Push Beyond the Classroom Level
If the classroom teacher is not resolving the issue, go to the vice-principal. If they fail, go to the principal. If the principal drags their feet, contact your school board superintendent and your local school trustee.
When you write to high-level administrators, use the magic words: Safe Schools Act and Duty of Care.
Schools have a legal obligation to provide a safe learning environment. When you frame your child's bullying not as a "social issue" but as a safety violation that the school is failing to address, you change the nature of the conversation. You are no longer a worried parent asking for a favor. You are a citizen demanding that the school fulfill its legal obligations.
Know Your Legal Rights in Ontario
Under Ontario’s Education Act, school staff are legally required to report any incident that could lead to suspension or expulsion to the principal. This includes physical assault, verbal threats, and cyberbullying.
If the school is ignoring severe harassment, you have options outside the school board:
- Involve the police: If your child is being threatened with violence, or if someone is sharing intimate images without consent, this is a criminal matter. Go to the police. Do not let the principal convince you to handle it internally.

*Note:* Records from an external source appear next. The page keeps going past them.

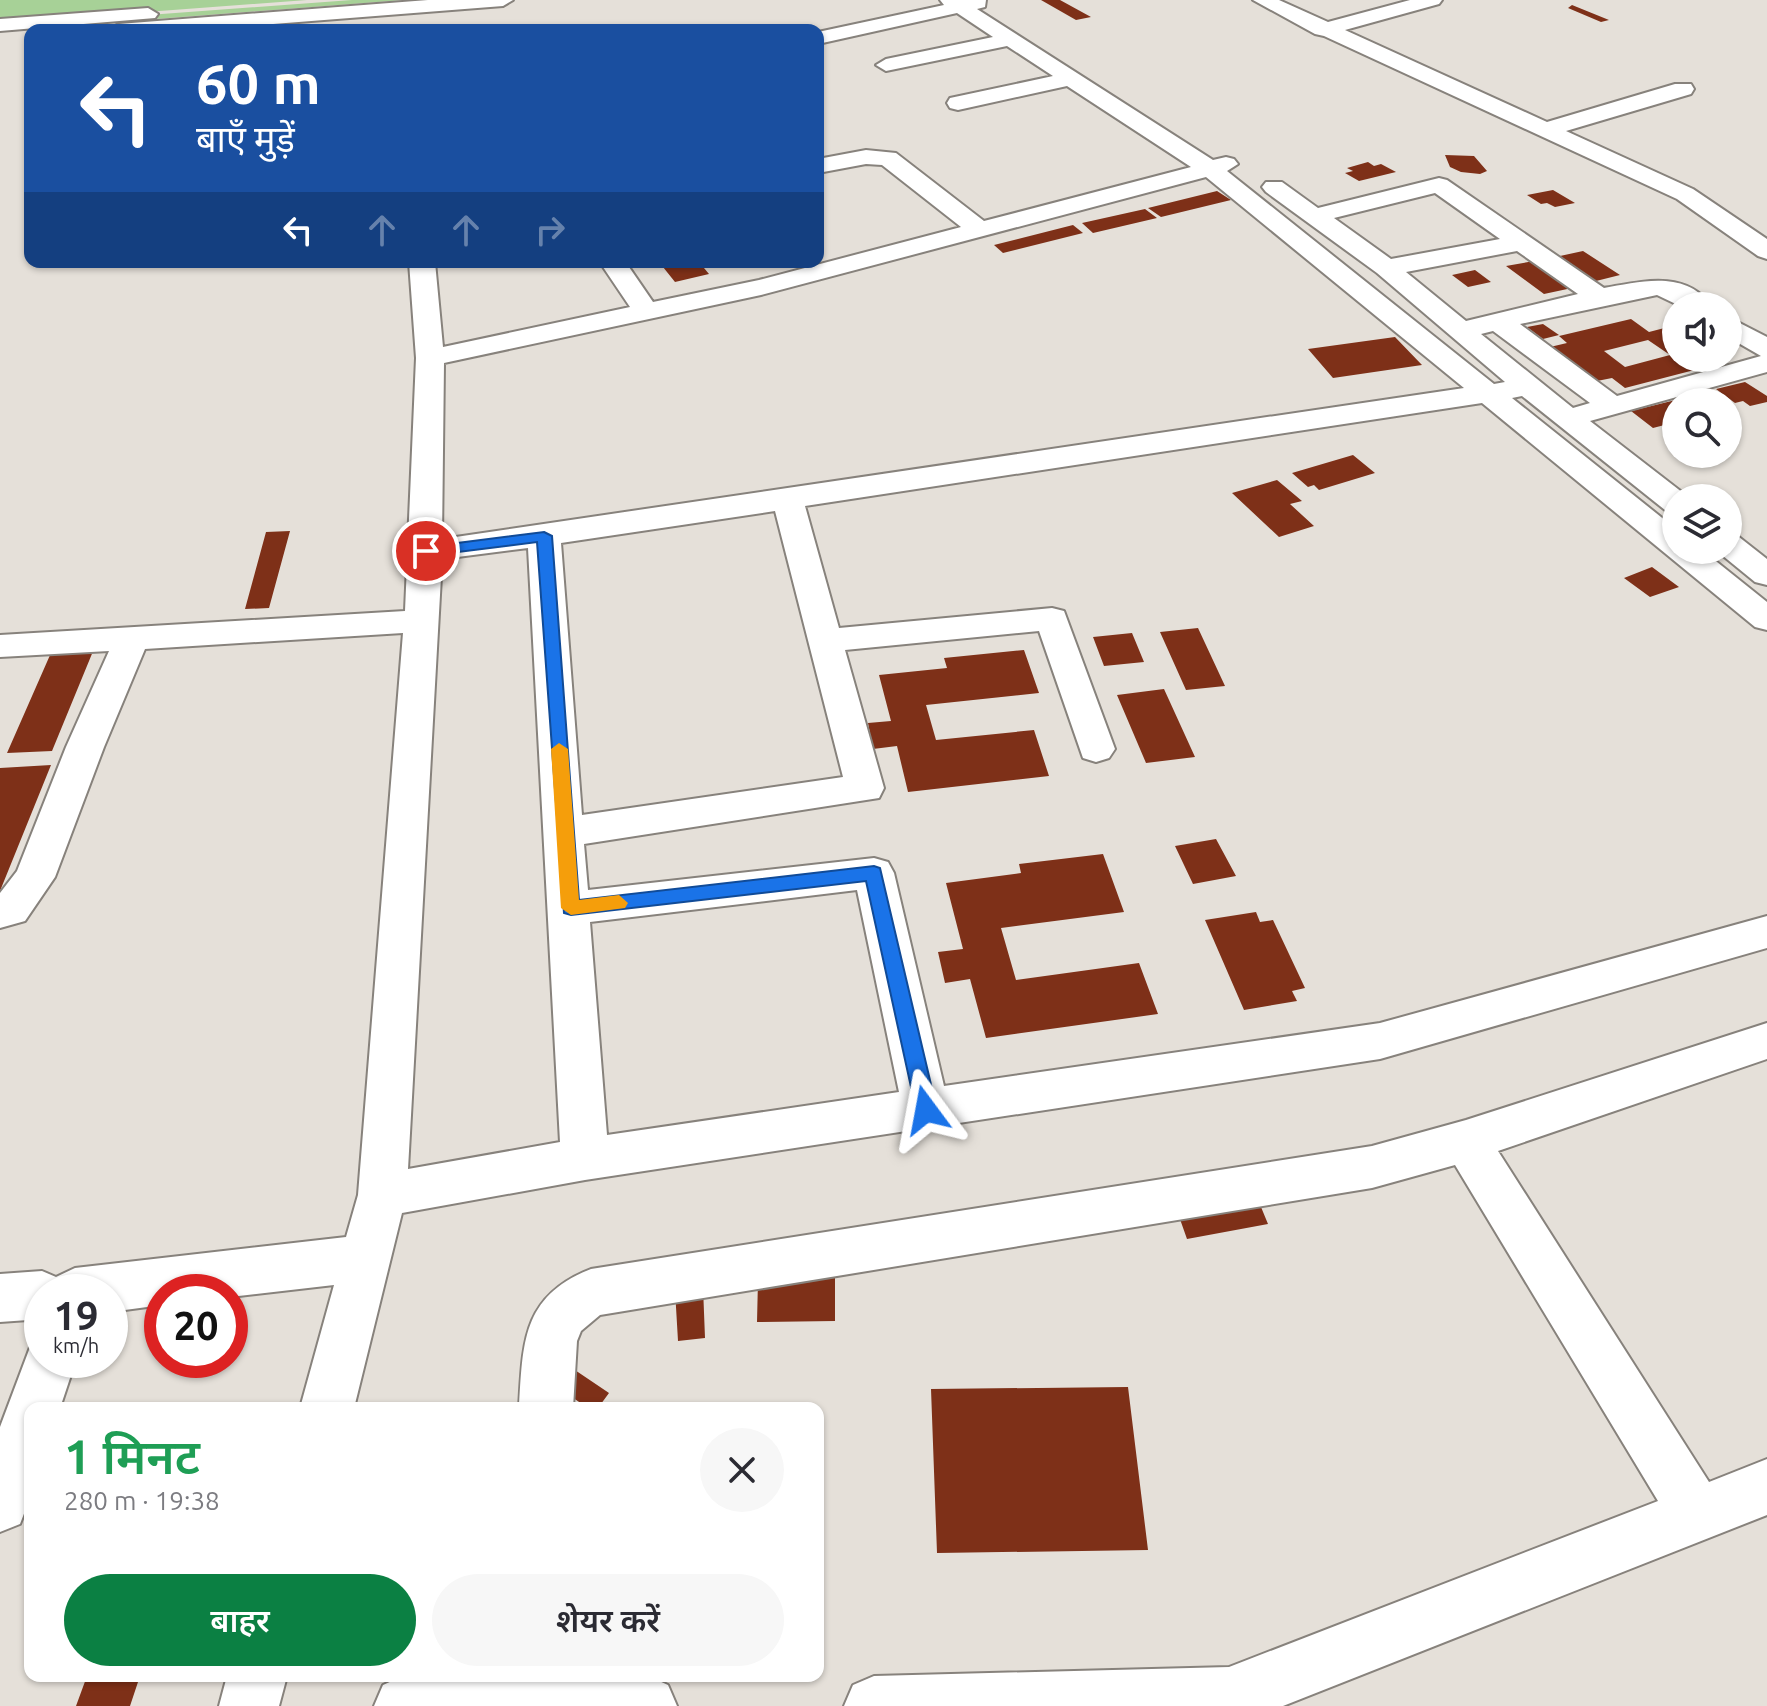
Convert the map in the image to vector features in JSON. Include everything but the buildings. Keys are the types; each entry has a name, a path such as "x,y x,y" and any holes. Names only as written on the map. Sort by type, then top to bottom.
{"street":[{"path":"0,25 330,0"},
{"path":"196,24 503,0"},
{"path":"824,29 953,2 990,0 1153,110 1237,161 1386,268 1528,387 1662,492"},
{"path":"1263,0 1322,30 1685,194 1767,251"},
{"path":"1322,30 1432,0"},
{"path":"953,2 1209,168 1662,534"},
{"path":"400,8 401,24"},
{"path":"0,39 24,37"},
{"path":"886,65 1011,39"},
{"path":"1416,52 1570,123"},
{"path":"958,103 1073,78"},
{"path":"1545,130 1683,89"},
{"path":"824,165 866,157 888,158 980,230"},
{"path":"430,358 761,287 1237,161"},
{"path":"1314,216 1439,185 1599,297"},
{"path":"1386,268 1524,242"},
{"path":"329,1402 382,1195 426,551 430,358 422,268"},
{"path":"617,268 647,312"},
{"path":"743,268 761,287"},
{"path":"1462,330 1599,297 1657,287 1676,292"},
{"path":"1498,321 1613,407"},
{"path":"1742,334 1767,349"},
{"path":"1569,418 1767,363"},
{"path":"426,551 544,536 1528,387"},
{"path":"565,832 865,788 787,498"},
{"path":"544,536 571,908 585,1159"},
{"path":"1742,555 1767,575"},
{"path":"1699,564 1767,619"},
{"path":"827,640 1052,619 1096,749"},
{"path":"0,646 421,621"},
{"path":"0,912 10,910 35,877 85,747 132,639"},
{"path":"571,908 874,873 926,1110"},
{"path":"382,1195 585,1159 1380,1041 1767,932"},
{"path":"546,1402 551,1333 574,1301 591,1293 1372,1167 1466,1141 1767,1041"},
{"path":"1466,1141 1697,1514"},
{"path":"128,1286 367,1258"},
{"path":"0,1298 24,1296"},
{"path":"35,1402 44,1378"},
{"path":"0,1504 24,1435"},
{"path":"874,1706 1229,1702 1767,1487"},
{"path":"249,1706 255,1682"},
{"path":"404,1706 529,1683 647,1706"}],"green space":[{"path":"0,0 307,0 0,23"},
{"path":"352,0 404,0 91,24 27,24"},
{"path":"24,24 24,29 0,31 0,26"}],"slow traffic":[{"path":"559,749 571,908 619,903"}],"route":[{"path":"426,551 544,536 571,908 874,873 926,1110"}]}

- Consult an education lawyer: If the school board is refusing to accommodate your child or failing to keep them safe, a legal consultation can help you understand your options under administrative and human rights law.
- Request an immediate safety plan: Demand a formal, written safety plan that outlines exactly how your child will be protected during the school day. This should include supervised transitions, designated safe spaces, and clear consequences if the bully approaches your child.
The tragic loss of a student at Bath Public School should be a turning point, not just a catalyst for another round of feedback forms. Surveys do not save lives. Direct, immediate, and uncompromising accountability from school administrators does.
If your child is hurting, do not let the school system brush your concerns aside with bureaucratic excuses. Demand action, document every step, and do not back down until your child is safe.